LIM JIA YI


Lim Jia Yi is a second-year undergraduate at Nanyang Technological University,
with a major in Linguistics. When not deeply invested in the lives of fictitious
characters on her tiny phone screen, she sings. Kind of. Mostly bathroom, but
sometimes on stage. She is also currently working on her first manuscript.






Venus flytrap

instead a body dangles raw.

instead there is hair lining her intestines like zipper teeth. it is for the tongue they cut out of her. they do not know her hair makes hands, makes chokeholds for the buds she lost.

instead she braids the heads into hair into tongue. she goes in their mouths, in between their willing legs. her fingers dissolve to stumps but cutting is necessary for regrowth. she will lose a part of herself today but tomorrow, the bones of her fingers will grow in their throats and she will climb into their bellies.

instead she holds herself open with the knobs of her leftover thumbs. they will come, they've always liked a challenge.

instead her folds close. they are half-in, half-out. soon, she will see the white of bone, white of eyeballs impaled on her finger. she will peel them, skin to seed and then she will spit out what is left between her legs.






in manzhouli, there is an elephant sitting still

she was migrating, all feet and no thumbs.

along the way, she prints children into the gravel with her heavy body like that would keep them alive but she makes it to manzhouli with only crushed basalt in her wake. she sits, trunk and leg and abdomen to ground — she can almost feel her children this way. it is there she does not move

— does not remember how long the wings of a dragonfly have been humming grooves into the sides of her skull. her lumbering body is a nest for eggs of the birds and the bees. they like the inside of her ears the best, and she lets them grow young in the crevice. she can't have her own, anyway.
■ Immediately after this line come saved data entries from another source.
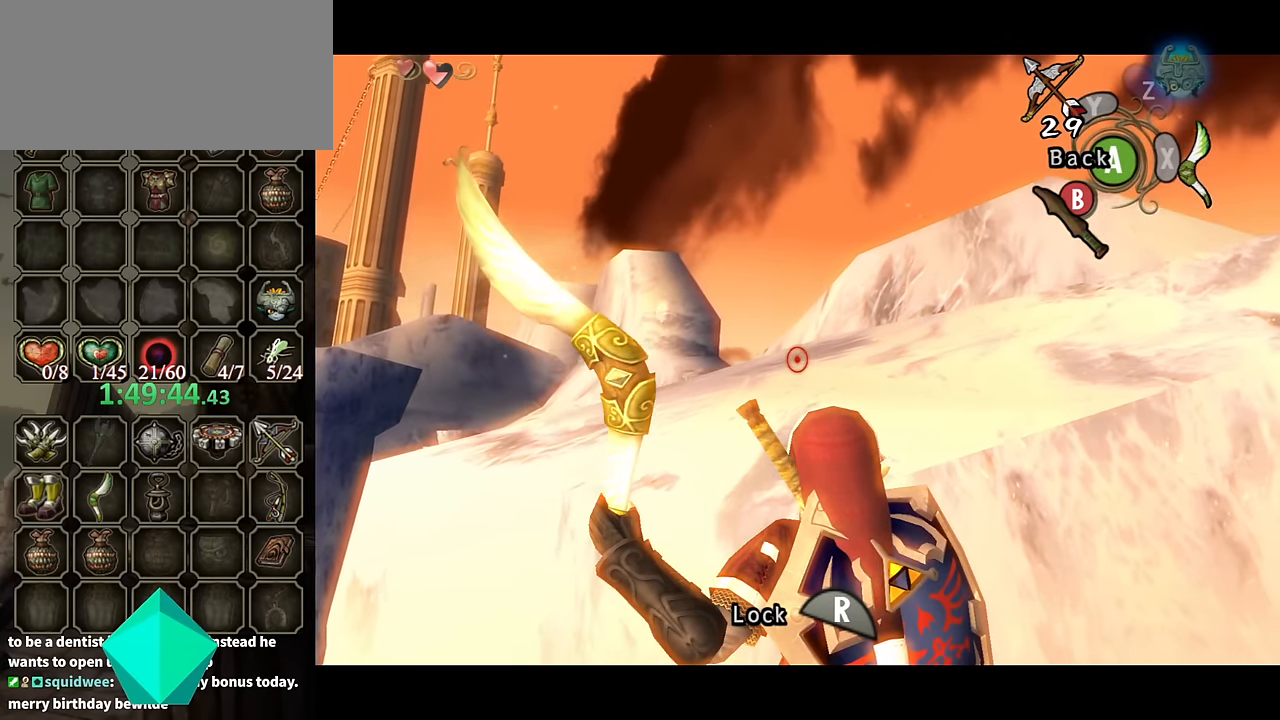
{"buttons": ["X", "R1"], "left_stick": "center", "right_stick": "center", "events": [[233, "R1", "down"], [233, "left_stick", "center"], [400, "R1", "up"], [433, "R1", "down"]]}
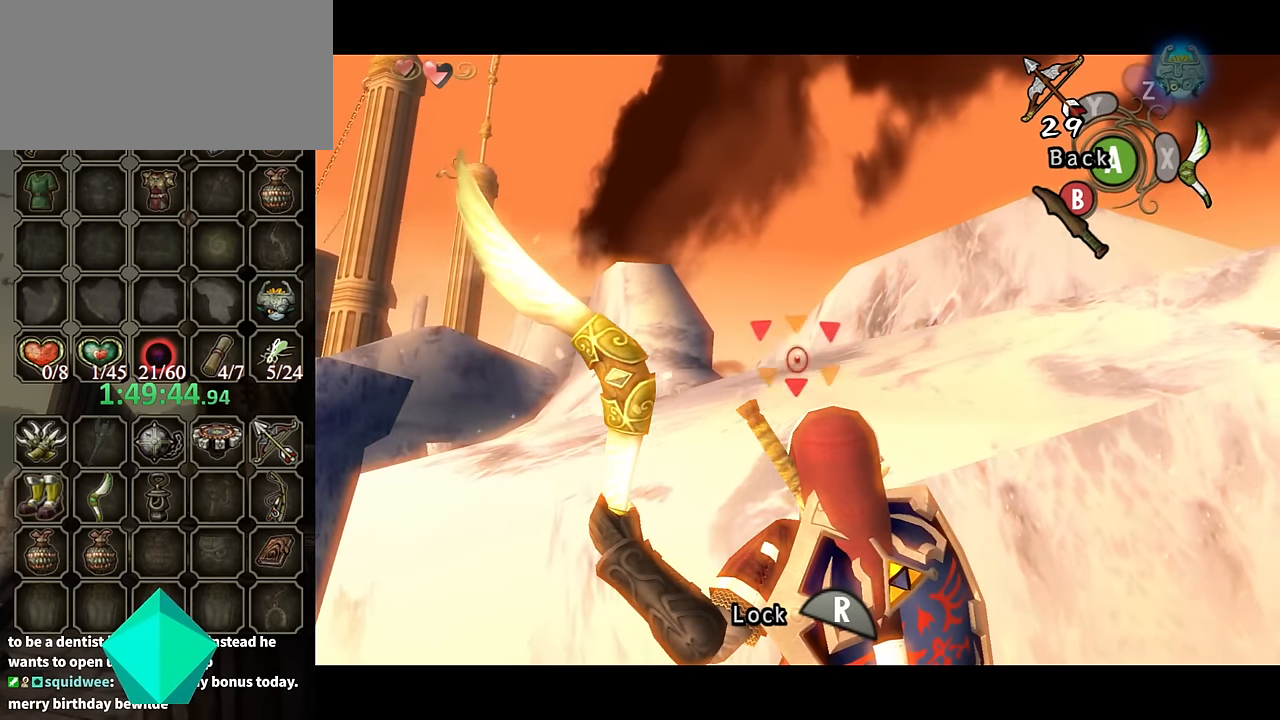
{"buttons": [], "left_stick": "center", "right_stick": "center", "events": [[66, "R1", "up"], [100, "R1", "down"], [233, "R1", "up"], [300, "X", "up"]]}
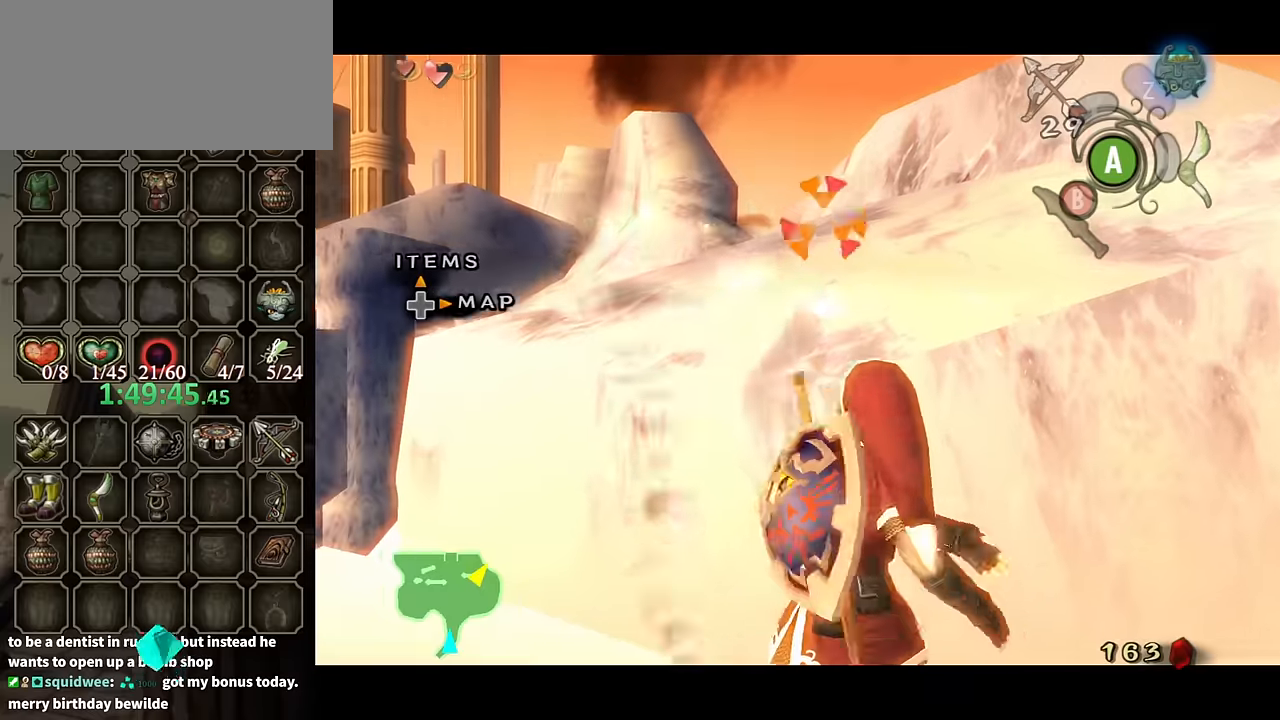
{"buttons": [], "left_stick": "center", "right_stick": "center", "events": [[66, "B", "down"], [166, "B", "up"], [266, "B", "down"], [300, "B", "up"], [400, "B", "down"], [466, "B", "up"]]}
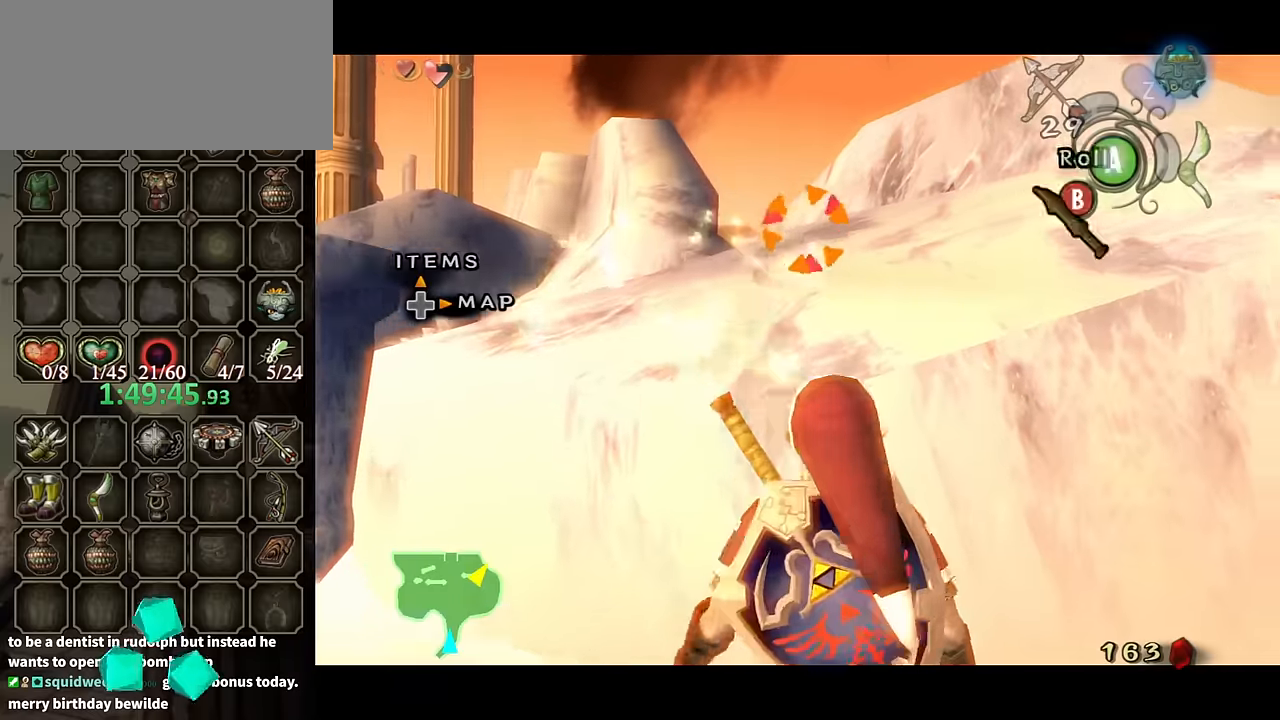
{"buttons": [], "left_stick": "center", "right_stick": "center", "events": [[33, "B", "down"], [100, "B", "up"], [200, "B", "down"], [233, "B", "up"], [300, "B", "down"], [333, "B", "up"]]}
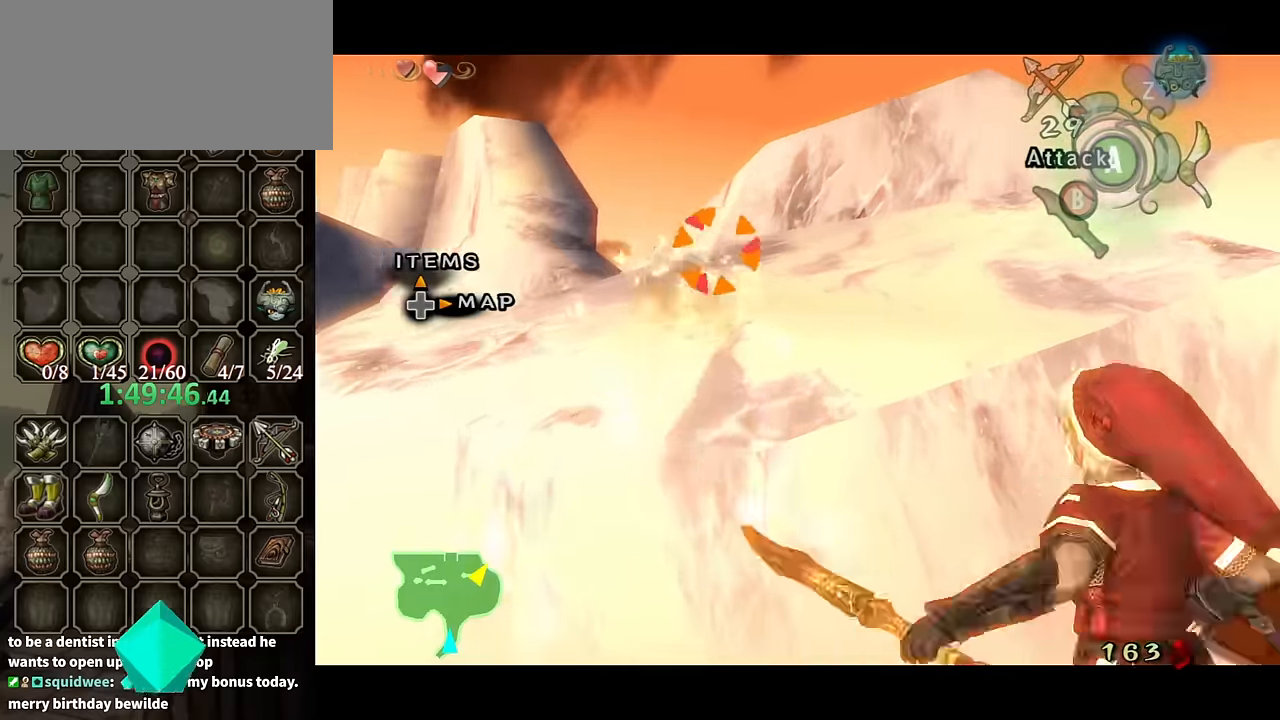
{"buttons": [], "left_stick": "up-left", "right_stick": "center", "events": [[33, "A", "down"], [100, "A", "up"], [500, "left_stick", "up-left"]]}
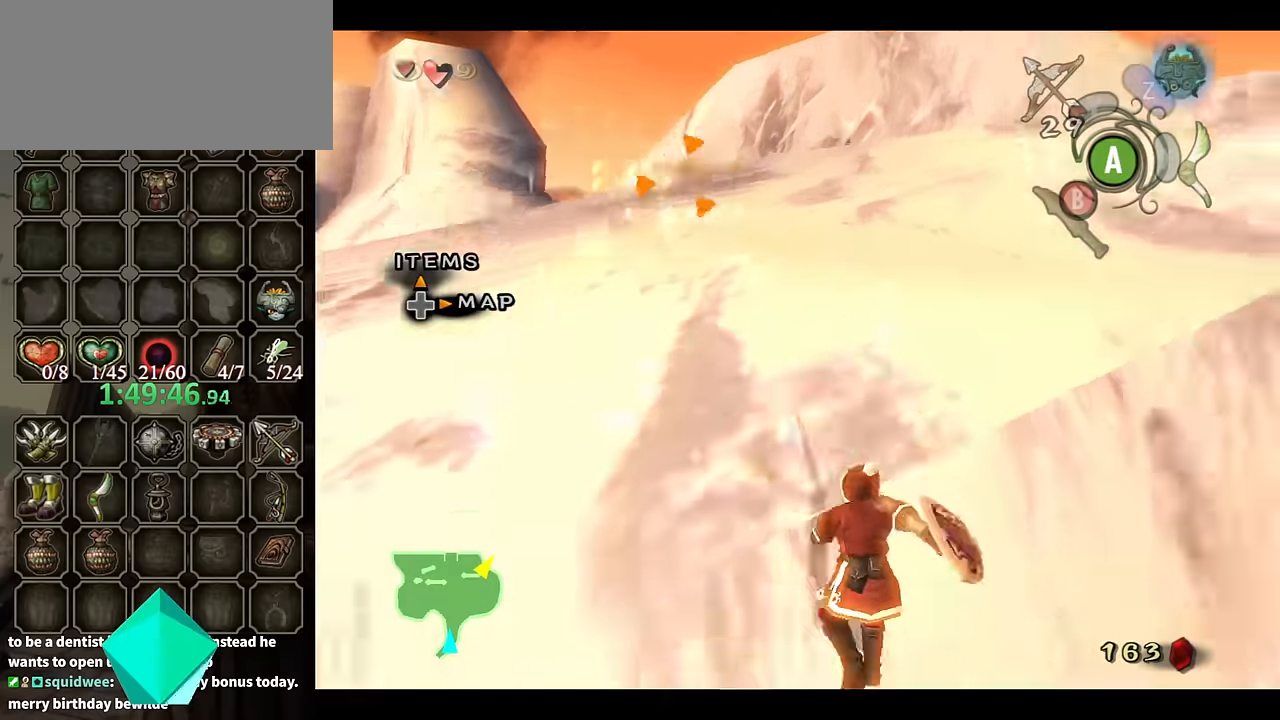
{"buttons": [], "left_stick": "up-right", "right_stick": "center", "events": [[233, "right_stick", "down-right"], [366, "right_stick", "center"], [433, "left_stick", "up-right"]]}
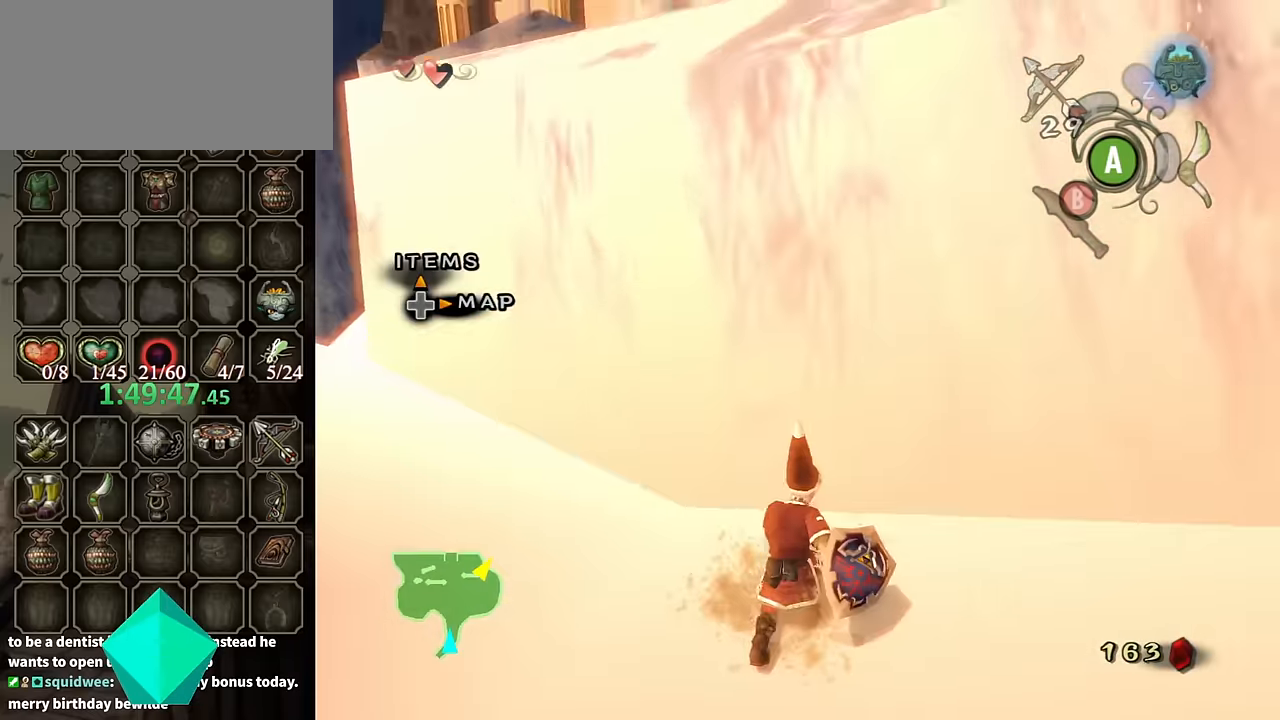
{"buttons": [], "left_stick": "up-right", "right_stick": "left", "events": [[100, "left_stick", "down-right"], [100, "right_stick", "left"], [333, "left_stick", "right"], [433, "left_stick", "up-right"]]}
it is almost routine now how the bus tyres shriek and the birds and the bees scatter and she waits a beat then two for the footsteps to come. they rattle skittishly over her gravel-children, forks glinting dully together with the wedding rings on proud erect fingers.

look like dim sum paper, one of them crows, fork waving in the air. how long has it been since she's lifted her trunk to the sky, bleached the underside of it? dust collects in the space between the beginning of her tusks and where her tongue ends. her perforated ears crinkle in the diesel cloud.

behind her, the sun crosses its legs over the mountain.

she rumbles once, twice. it comes from a place in her body she no longer remembers. nearby, an engine mumbles, thrums and whines. a gaggle of visitors emerge with their forks into the tepid sky.